The first battle was a simple affair (a skirmish against the Egyptian forces of Seti, on a wide expanse of desert with groves of palm trees flanking the map) until a sandstorm struck, rendering my archers useless just as my forces were about to break the enemy. The second battle took place on a thin patch of sand next to a fetid swamp. By changing my units’ stances (a series feature that’s been greatly expanded upon here), I commanded my left flank of Medjay swordsmen to push the opposing flank of Šuppiluliuma’s Hittites backward into the bog. The enemy’s heavily armored greatax troopers were all but immobilized by their own weight.
The last battle was a bit more complicated. Forced to defend Memphis from the aforementioned Sea Peoples, I lined the city walls with swordsmen (a tactic that, although inefficient in Total War: Warhammer 3, actually worked pretty well here) to halt enemy combatants scaling the fortifications. I also placed my own greatax defenders behind four sets of gates, anticipating the enemy breach. I then stationed my archers among the houses, shops, and religious structures of the city, the better to ward off invaders once they made it over the walls.
This turned out to be a mistake.

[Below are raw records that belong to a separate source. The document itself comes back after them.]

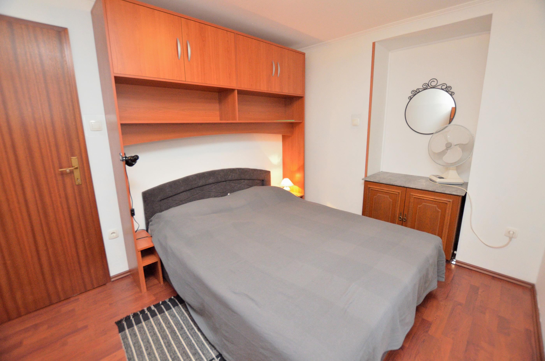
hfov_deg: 100.5
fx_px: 227
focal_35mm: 15
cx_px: 272
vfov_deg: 77.1
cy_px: 180
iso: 3200
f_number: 4
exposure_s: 1/60
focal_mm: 10
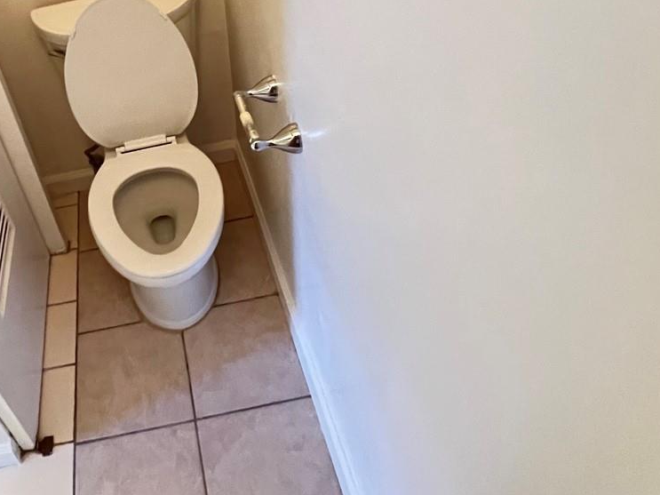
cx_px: 174
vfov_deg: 47.7
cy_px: 119
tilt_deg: -38.8
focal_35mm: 28
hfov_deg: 60.4
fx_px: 534
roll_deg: +10.3
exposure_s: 1/40
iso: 1000
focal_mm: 1.57
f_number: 1.8
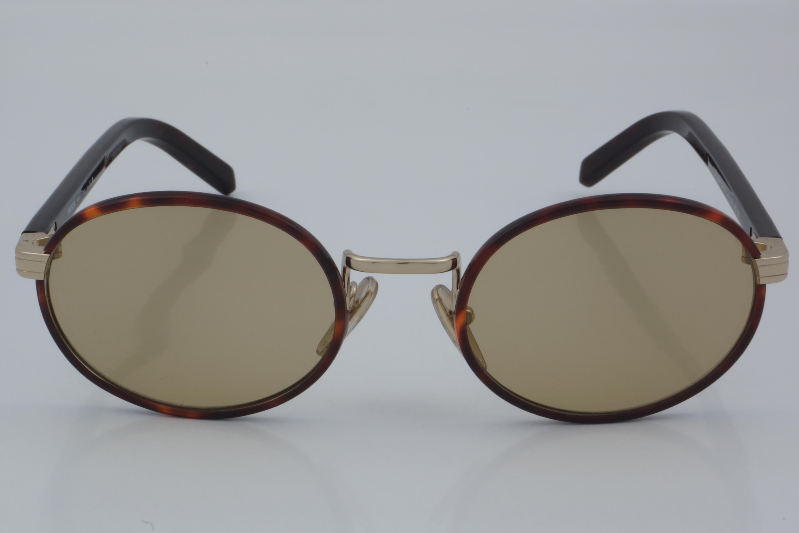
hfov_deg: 24.6
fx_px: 1831
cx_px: 400
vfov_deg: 16.6
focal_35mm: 82
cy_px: 266
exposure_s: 1/4
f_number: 32
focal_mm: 55
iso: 100
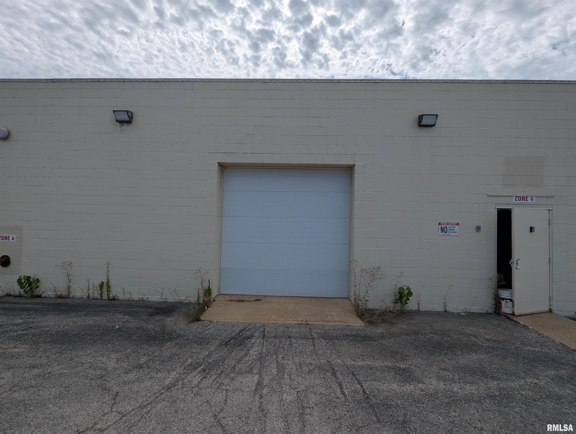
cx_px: 288
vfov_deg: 90.1
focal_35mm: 13
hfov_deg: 106.1
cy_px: 217
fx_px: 217
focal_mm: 1.95
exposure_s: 1/4950
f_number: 2.2
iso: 44
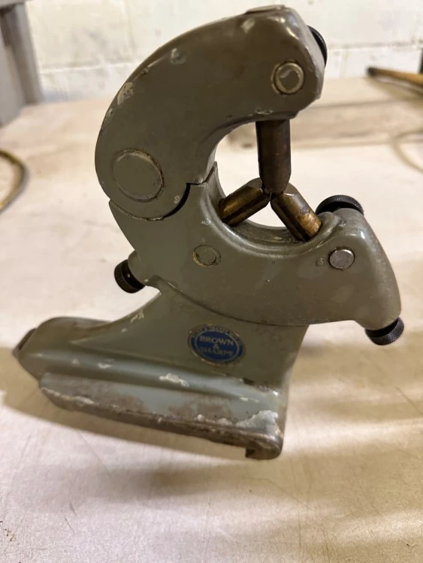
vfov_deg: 71.6
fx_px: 391
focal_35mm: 24
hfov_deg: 56.8
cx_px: 212
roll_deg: +3.9
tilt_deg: -38.1
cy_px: 282
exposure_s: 1/60
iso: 500
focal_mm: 6.86
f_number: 1.78
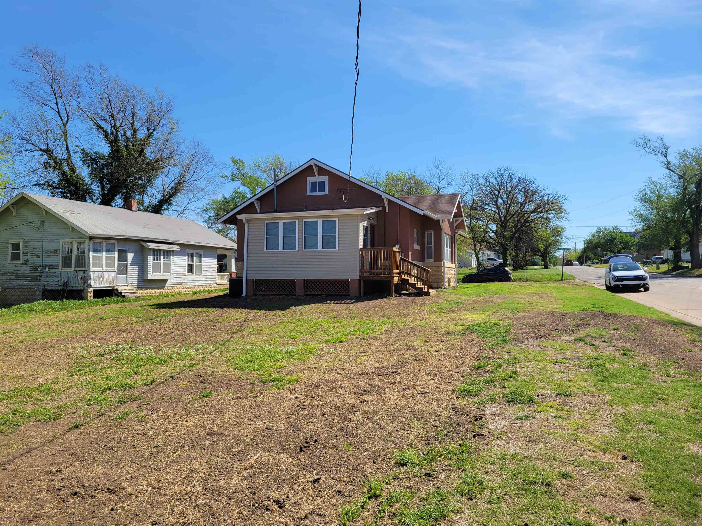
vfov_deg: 53.1
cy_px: 263
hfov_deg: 67.3
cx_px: 351
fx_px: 527
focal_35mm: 26
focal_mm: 5.4
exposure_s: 1/2443
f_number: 1.8
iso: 40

Enemy archers switched to fire ammunition not long into the battle, and their flaming projectiles turned patches of the city into a blaze. My archers, shaken by the sight of their own homes burning only yards away, retreated into the depths of the city. By the time they regained their composure, the Sea Peoples had nearly breached the gates and claimed the walls. Despite my best intentions, a simple ammunition swap had changed the course of the battle. Upon replaying the battle, I reacted in turn: My archers, closer to the walls and farther from any fires the enemy might spark, sent their fire arrows into the dry brush scattered throughout the opposing forces. Fires spread, and the confusion gave my soldiers enough time to establish control over the rest of the battle.
“Oftentimes, it takes a single decisive maneuver to decide the result of a battle,” Nikolov said. “When this happens, it feels like things have gone in my favor as a direct result of my clever tactics alone. This is the kind of thing we’re trying to capture with Pharaoh.”
As a Total War game, battles are only one half of Pharaoh’s equation: I have yet to see any changes or improvements to the turn-based campaign map. Sly diplomacy and wise economic decisions can turn the tide of a playthrough just as easily as a well-fought battle. And the Bronze Age setting, in the waning years of Egypt’s New Kingdom period, is rife with opportunities to make a court system as nuanced as that of Total War: Three Kingdoms, or a province-management layer as in-depth as Total War: Attila’s.
So far, though, I’m intrigued. Pharaoh’s battles are less visually exciting than those in Warhammer 3, but just as intense. It’s harrowing to know, while my finger hovers over my mouse button, that the outcome of an entire battle might hinge on my next tactical decision, no matter the repairs I try to make in the aftermath. I thought I would miss the giants, trolls, and treefolk of Warhammer 3, but the Bronze Age might be the return to reality I need in October.